[Tutor] How to create a binary tree hierarchy given a list of elements as its leaves

ThreeBlindQuarks threesomequarks at proton.me
Tue Jan 30 21:59:05 EST 2024



Duh! Sorry Alan, I got misled by empty lines and a comment dedented all the way and stopped looking below to see the rest of the code. 

So, yes, the variable gets emptied rapidly and then refilled.

My major concerns with such designs are that without a decent explanation of intent, it is hard to see if it does what is intended. Often, to report a problem, you both narrow the range so a small example can be run where you show what you expected alongside what you got.

ANd it seems my interpreter gets confused by comments not indented at the level of the code. I had to move them to the right to get it to see the full loop too or it went into that infinite loop on the first part.

Ideally code should not be edited after and we should get an exact copy of what was run, albeit I too have no interest in using python 2.0 and I have to ask why anyone is except for legacy code.
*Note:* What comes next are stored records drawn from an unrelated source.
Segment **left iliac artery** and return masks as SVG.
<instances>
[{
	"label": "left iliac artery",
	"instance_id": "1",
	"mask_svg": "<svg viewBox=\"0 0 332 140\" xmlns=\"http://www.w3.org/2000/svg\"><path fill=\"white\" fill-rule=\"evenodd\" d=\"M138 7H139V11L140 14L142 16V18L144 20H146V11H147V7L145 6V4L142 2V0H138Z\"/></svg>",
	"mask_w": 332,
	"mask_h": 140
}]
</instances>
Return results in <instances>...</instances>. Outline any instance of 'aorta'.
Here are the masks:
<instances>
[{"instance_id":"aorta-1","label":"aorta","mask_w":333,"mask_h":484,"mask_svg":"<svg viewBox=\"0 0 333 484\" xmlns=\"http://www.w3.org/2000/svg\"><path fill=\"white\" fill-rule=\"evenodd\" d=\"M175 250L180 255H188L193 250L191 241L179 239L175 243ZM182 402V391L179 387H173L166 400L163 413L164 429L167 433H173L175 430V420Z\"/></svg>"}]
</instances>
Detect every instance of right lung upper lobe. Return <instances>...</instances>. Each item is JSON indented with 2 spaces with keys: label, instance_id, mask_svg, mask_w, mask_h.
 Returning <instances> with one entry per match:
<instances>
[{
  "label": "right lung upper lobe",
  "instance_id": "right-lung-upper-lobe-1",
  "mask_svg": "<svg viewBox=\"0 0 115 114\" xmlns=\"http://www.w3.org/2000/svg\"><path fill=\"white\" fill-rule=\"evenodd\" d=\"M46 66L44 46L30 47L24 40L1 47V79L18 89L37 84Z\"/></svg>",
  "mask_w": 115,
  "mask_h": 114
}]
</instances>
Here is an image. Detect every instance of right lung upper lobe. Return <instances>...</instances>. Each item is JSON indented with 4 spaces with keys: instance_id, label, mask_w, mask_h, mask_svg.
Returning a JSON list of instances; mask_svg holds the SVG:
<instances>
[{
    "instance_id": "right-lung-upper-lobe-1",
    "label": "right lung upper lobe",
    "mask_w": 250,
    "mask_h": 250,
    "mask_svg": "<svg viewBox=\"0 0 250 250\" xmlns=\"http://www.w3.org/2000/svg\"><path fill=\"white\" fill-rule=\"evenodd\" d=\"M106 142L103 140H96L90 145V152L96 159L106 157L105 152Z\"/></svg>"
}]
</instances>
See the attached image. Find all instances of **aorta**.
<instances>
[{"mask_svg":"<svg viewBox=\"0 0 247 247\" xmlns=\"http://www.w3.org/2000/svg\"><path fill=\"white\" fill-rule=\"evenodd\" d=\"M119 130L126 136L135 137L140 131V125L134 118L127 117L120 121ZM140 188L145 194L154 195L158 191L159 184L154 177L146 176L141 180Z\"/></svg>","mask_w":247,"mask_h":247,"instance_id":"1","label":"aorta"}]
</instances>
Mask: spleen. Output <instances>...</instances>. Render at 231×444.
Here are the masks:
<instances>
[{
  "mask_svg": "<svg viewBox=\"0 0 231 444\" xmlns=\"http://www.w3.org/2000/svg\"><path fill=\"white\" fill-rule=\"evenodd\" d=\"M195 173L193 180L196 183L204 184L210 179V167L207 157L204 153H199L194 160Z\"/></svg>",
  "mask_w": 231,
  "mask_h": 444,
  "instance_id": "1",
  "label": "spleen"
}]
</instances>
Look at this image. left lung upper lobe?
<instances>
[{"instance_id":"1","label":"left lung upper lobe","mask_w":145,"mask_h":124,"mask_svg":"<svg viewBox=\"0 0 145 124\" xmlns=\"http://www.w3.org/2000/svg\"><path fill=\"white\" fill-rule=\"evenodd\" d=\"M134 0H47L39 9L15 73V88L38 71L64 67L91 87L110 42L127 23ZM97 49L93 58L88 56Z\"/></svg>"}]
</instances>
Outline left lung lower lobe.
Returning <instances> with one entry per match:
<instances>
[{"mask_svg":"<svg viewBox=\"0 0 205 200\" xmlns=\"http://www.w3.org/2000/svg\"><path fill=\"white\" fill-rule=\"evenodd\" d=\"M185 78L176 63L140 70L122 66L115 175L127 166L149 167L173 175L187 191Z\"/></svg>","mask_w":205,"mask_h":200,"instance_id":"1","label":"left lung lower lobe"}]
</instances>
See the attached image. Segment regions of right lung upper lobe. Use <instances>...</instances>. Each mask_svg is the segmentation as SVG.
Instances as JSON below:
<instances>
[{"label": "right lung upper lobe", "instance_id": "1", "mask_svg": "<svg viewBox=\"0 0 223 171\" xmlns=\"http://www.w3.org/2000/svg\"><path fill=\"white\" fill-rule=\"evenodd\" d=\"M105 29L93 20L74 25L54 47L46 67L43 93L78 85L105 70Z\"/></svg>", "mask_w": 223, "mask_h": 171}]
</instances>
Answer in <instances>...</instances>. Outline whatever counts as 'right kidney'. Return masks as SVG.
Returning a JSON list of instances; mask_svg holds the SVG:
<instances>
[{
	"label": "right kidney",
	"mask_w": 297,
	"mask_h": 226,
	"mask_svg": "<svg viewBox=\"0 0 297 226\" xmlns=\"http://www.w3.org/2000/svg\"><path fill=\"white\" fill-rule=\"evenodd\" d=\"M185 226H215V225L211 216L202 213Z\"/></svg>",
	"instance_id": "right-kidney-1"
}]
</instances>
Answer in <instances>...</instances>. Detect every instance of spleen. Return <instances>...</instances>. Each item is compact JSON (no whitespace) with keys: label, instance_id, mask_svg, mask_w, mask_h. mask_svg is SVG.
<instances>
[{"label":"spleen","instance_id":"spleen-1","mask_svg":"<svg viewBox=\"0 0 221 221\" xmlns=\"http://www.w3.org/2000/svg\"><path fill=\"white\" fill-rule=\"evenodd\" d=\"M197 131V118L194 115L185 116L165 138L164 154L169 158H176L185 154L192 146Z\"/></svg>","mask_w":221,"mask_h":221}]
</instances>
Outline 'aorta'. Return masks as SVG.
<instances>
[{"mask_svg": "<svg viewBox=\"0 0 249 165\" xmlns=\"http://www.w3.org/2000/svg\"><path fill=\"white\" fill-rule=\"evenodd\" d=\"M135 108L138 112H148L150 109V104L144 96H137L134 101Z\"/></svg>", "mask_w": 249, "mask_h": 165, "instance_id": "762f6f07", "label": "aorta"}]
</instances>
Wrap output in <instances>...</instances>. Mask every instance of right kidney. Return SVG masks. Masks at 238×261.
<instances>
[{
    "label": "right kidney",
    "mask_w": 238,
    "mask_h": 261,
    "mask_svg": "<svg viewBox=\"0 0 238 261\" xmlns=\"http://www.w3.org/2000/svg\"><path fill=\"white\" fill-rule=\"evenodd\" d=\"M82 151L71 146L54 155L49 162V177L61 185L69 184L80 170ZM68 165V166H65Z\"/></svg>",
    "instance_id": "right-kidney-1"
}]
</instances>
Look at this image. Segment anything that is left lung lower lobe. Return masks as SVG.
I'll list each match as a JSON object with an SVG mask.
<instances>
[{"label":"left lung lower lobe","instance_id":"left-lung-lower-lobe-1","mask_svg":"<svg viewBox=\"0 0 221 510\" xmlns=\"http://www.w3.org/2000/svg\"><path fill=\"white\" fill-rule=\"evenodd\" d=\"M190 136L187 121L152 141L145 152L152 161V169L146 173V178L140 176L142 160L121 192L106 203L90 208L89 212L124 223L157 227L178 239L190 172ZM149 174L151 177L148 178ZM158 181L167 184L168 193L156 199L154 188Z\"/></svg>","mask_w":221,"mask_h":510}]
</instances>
I want to ask a serious question. Are there two programming assignments here with one being smashed together with another?

I mean if you have an assignment to create functions or classes to represent a binary tree with insertions and deletions and traversals, then the payload is not the main point. You then exercise the algorithm with something like root.insert(node) and so on. You do not need random names albeit to really test it, sure, you can make some up. But note that if the algorithm sorts nodes in alphabetical order, then a10 may come ahead of a9. You may need a special order function that takes the two parts apart, or insist on using a01 and a02 and so on so a10 is more than a09.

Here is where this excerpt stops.